Les effets de la violence sur les civils

Comme l’alerte Stéphanie, la violence armée mène au chaos et à l’effondrement de la société, des structures sociales et accentue les prémices d’une crise économique. Les civils se retrouvent dans une société sans repères, sans moyens de subsistance et avec l’obligation de fuir leur lieu de vie. Cela amène à des déplacements massifs de populations et à une multiplication des violences en tout genre. Ces violences sont davantage accentuées auprès de catégories de personnes vulnérables comme les femmes, les jeunes filles, les enfants ou encore les personnes âgées ou en situation de handicap. Les femmes et les jeunes filles sont la cible de violences sexuelles et basées sur le genre utilisées dans ce contexte comme une arme de guerre. Stéphanie illustre son propos en évoquant son expérience d’accompagnement auprès des femmes victimes de violences sexuelles, dont le nombre n’a cessé d’augmenter parallèlement à la montée des violences armées dans l’Est de la République Démocratique du Congo.

Ces violences sexuelles et basées sur le genre entraînent d’autres souffrances telles que la honte ou le rejet. Les femmes et jeunes filles victimes se voient stigmatisées par la société, abandonnées par leurs proches, portant parfois dans leurs bras un enfant né d’un viol.

Stéphanie attire également l’attention sur les enfants qui peuvent être contraints de rejoindre les forces armées. Privés d’école, arrachés à leur famille, ces enfants voient leur enfance leur être volée. Elle souligne aussi les risques dus aux mines non explosées, véritables pièges auxquels les enfants peuvent être exposés par inadvertance ou curiosité dans les zones de conflit. L’ONG Rewodi, en partenariat avec l’organisation internationale Street Child UK, a d’ailleurs mené le programme Endeleya afin d’accompagner les enfants victimes de la violence armée en répondant à leurs besoins éducatifs, psychosociaux et de protection. Un programme jugé nécessaire par Stéphanie, qui constate que la violence armée a affecté les enfants à un point tel qu’ils reproduisent la guerre dans leurs jeux. Elle termine en mettant en lumière le sort des personnes âgées et des personnes en situation de handicap. Laissées pour compte, elles subissent non seulement la violence directe mais aussi l’isolement et l’abandon. Privées de protection et de ressources, elles deviennent parmi les plus vulnérables et les plus fragiles face aux conséquences de la guerre.

→ **Matériel fourni**:
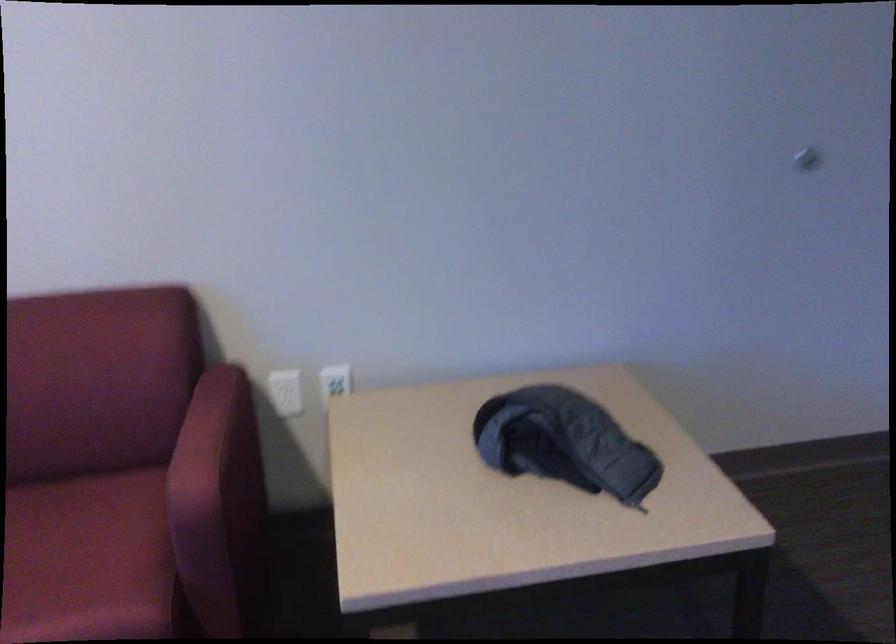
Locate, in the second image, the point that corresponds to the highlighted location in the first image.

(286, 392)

→ **Activités**:
(a) Recopiez le passage sur les effets de la violence sur les civils entre « Ces violences sexuelles » et « né d’un viol. », ces deux passages inclus.
(b) D'après le passage sur les effets de la violence sur les civils, avec quelle organisation internationale l'ONG Rewodi a-t-elle mené le programme Endeleya ?

→ **Réponses par tâche**:
(a)
Ces violences sexuelles et basées sur le genre entraînent d’autres souffrances telles que la honte ou le rejet. Les femmes et jeunes filles victimes se voient stigmatisées par la société, abandonnées par leurs proches, portant parfois dans leurs bras un enfant né d’un viol.

(b) L'ONG Rewodi a mené le programme Endeleya avec l'organisation internationale Street Child UK.